A Holy Lent

by The Rev. Dr. Jason L. Parkin, Rector

               I invite you, therefore, in the name of the Church,
               to the observance of a holy Lent,
               by self-examination and repentance;
               by prayer, fasting, and self-denial;
               and by reading and meditating on God's holy Word."
                                                         Liturgy for Ash Wednesday
                                                         Book of Common Prayer, p. 265

These words, which constitute part of the Exhortation read by the Celebrant to the gathered congregation on Ash Wednesday, sum up in a concise fashion what we might call the traditional elements of the observance of a "holy Lent." As all know, Lent is a penitential season, one in which we are called by God to ponder the directions our lives have taken, and to address those areas in which our actions, words, and thoughts have strayed from the life of faithfulness and compassion for which we were fashioned by God. Such self-examination, and the renunciation of beloved delights or activities, has become a standard way for many Christians to move through the season of Lent. And, indeed, such practices-from spending more time in prayer to being more conscientious about coming to church, from giving up chocolate to reading through portions of Holy Scripture-truly are ways to purify our lives during this holy time.

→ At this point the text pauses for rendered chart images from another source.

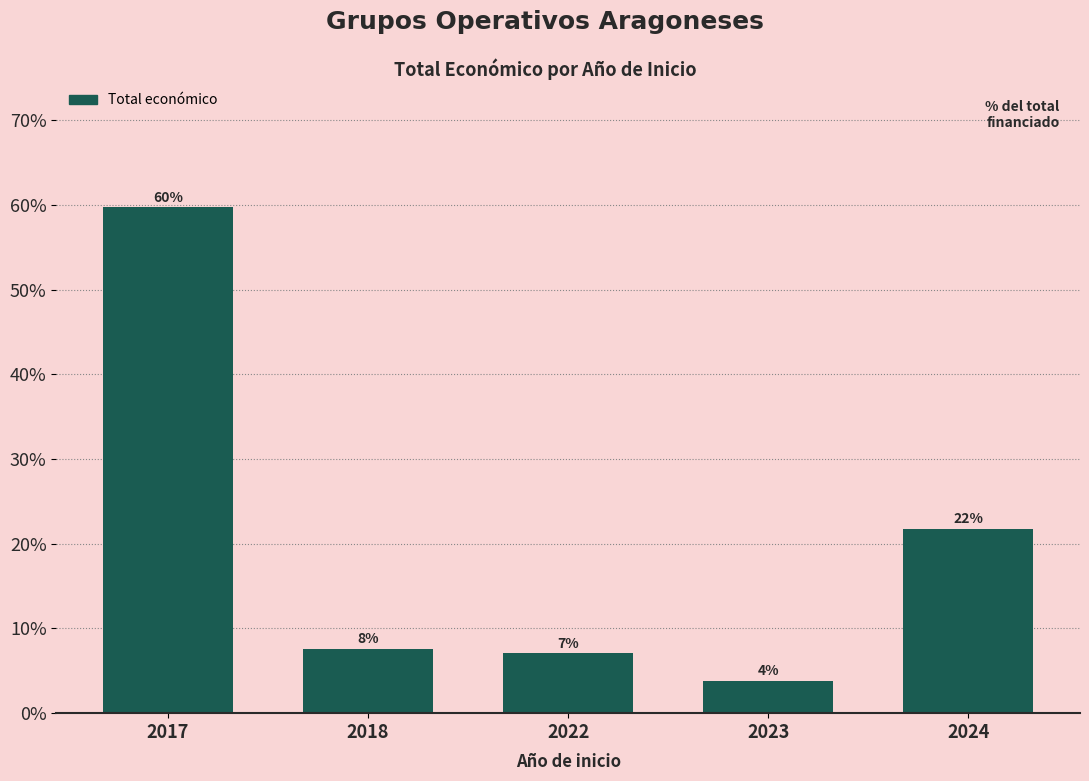

Does the chart contain stacked bars?

No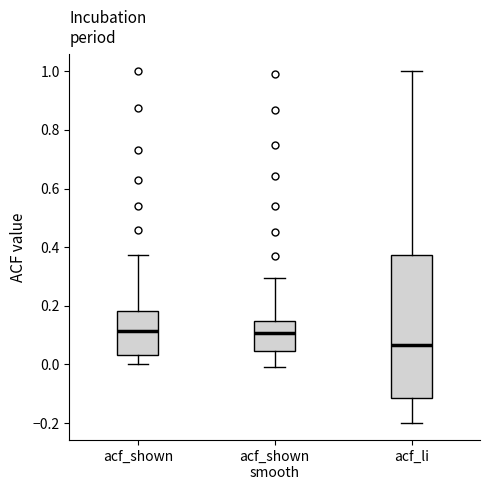

Which box is the tallest, from its lower edge to its upper edge?

acf_li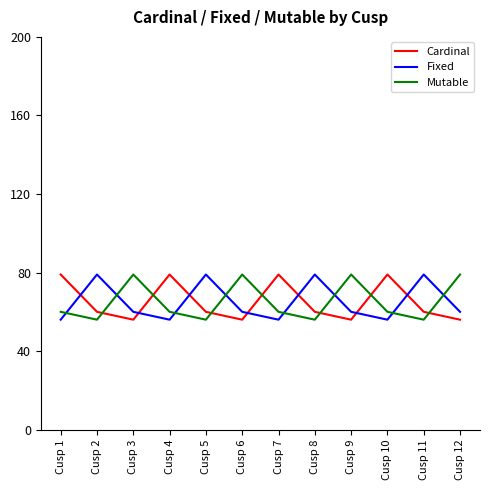

What is the maximum value for Mutable?

79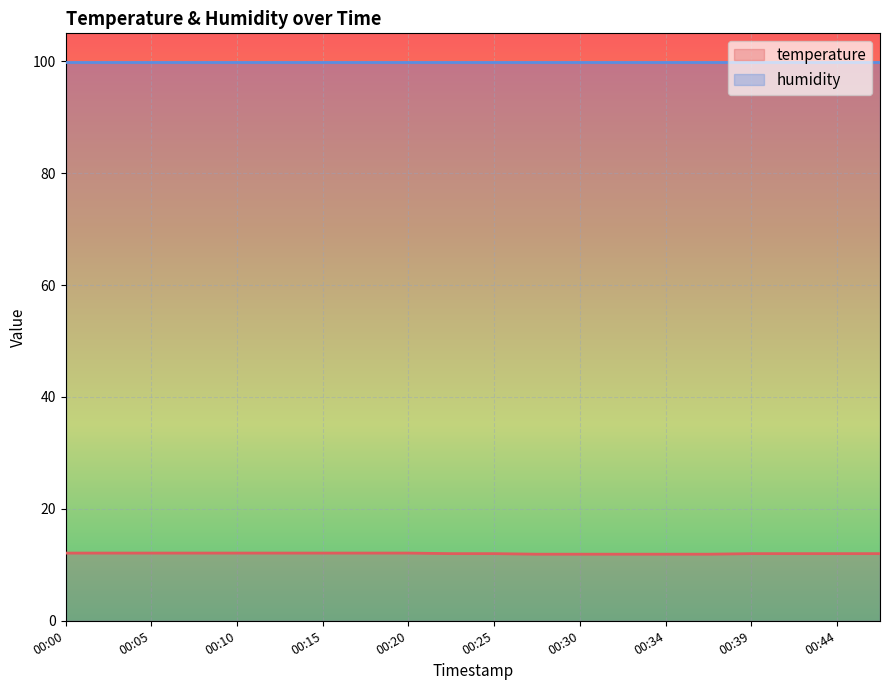

What is the sum of all values?

240.4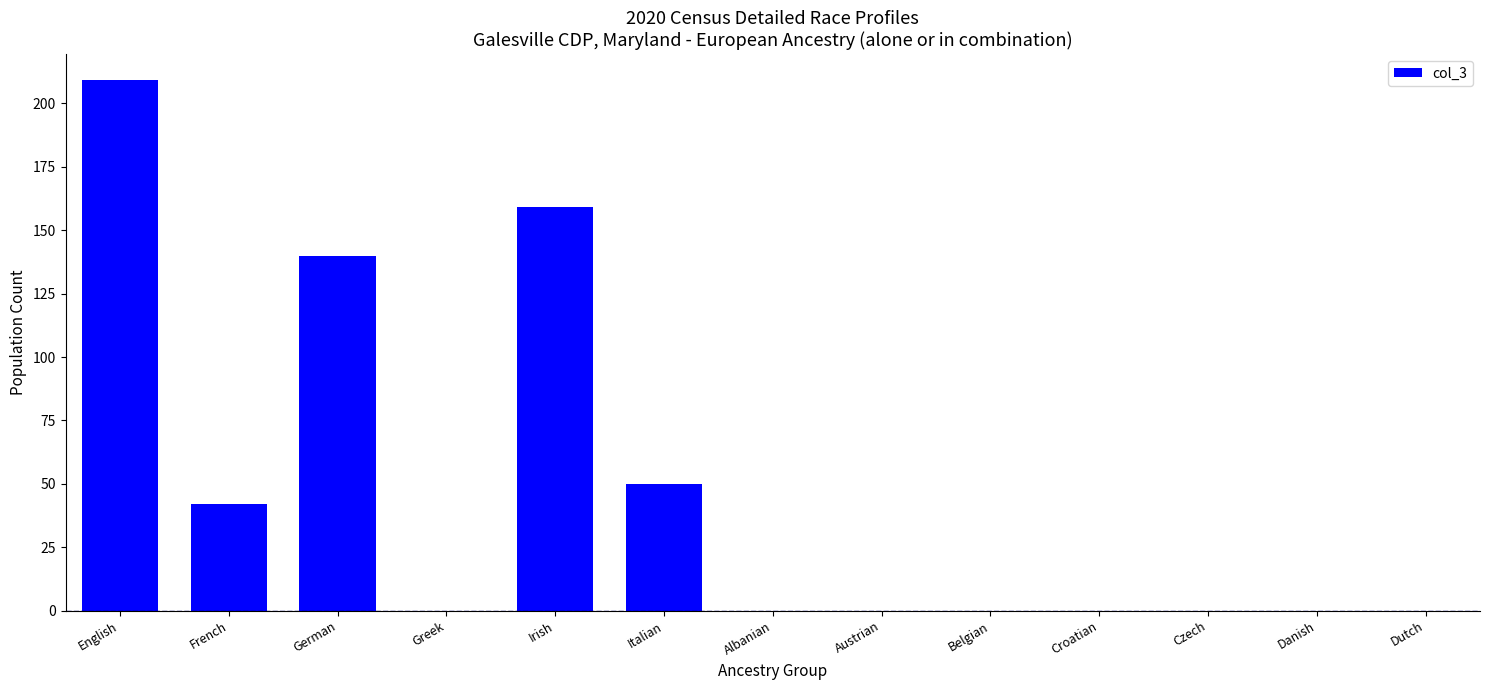

What is the change in value from English to Belgian?

-209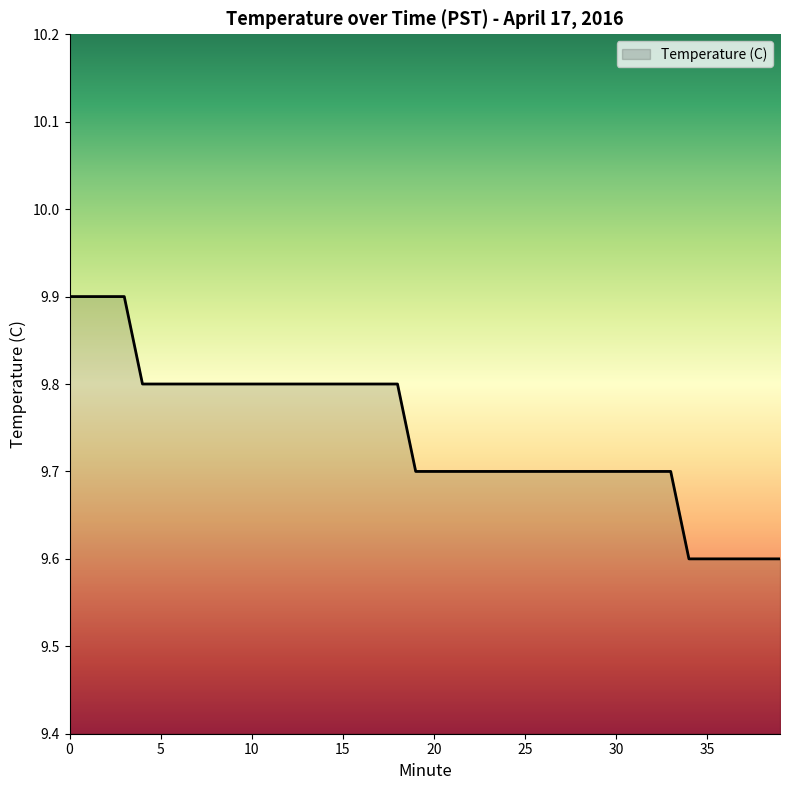

What is the maximum value shown in the chart?

9.9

But Lent is more than a time of penitence: it is also-and, in the early centuries of the Church, was originally-a time of preparation: of preparation for baptism at the Great Vigil of Easter, and, above all, for the inexpressible joy and delight of the Resurrection celebrated on Easter. As a result, it is more than appropriate to journey through Lent with a sense of solemn joy: joy that God has come into the world in Jesus; joy that we have been offered a new world and a new way of being; joy that at the end of Lent comes the new life for which we have been preparing. In recent years, it has become common in many churches to talk of preparing for Easter during Lent not by forsaking some action or object, but, rather, by taking on something new. And, as we all travel the road of the next few weeks, I would encourage all of us to do this, and to try something new this Lent: to participate in the Lenten programs on Wednesday evenings; to attend a weekday Eucharist or assist in the Church School for the season; to pray each morning for the people who normally sit near you in church or to make a conscious choice to welcome the visitor or sojourner in our midst on Sundays. The list of possible "additions" to our spiritual lives is, of course, endless; and yet, each of us can surely find one or more ways in which we can be stretched-with solemn joy-as we prepare ourselves and our parish community for the wonders and delights to be revealed to us as the season of Lent unfolds and culminates in Holy Week. I pray all of you a blessed, focused, holy, and provocative Lent.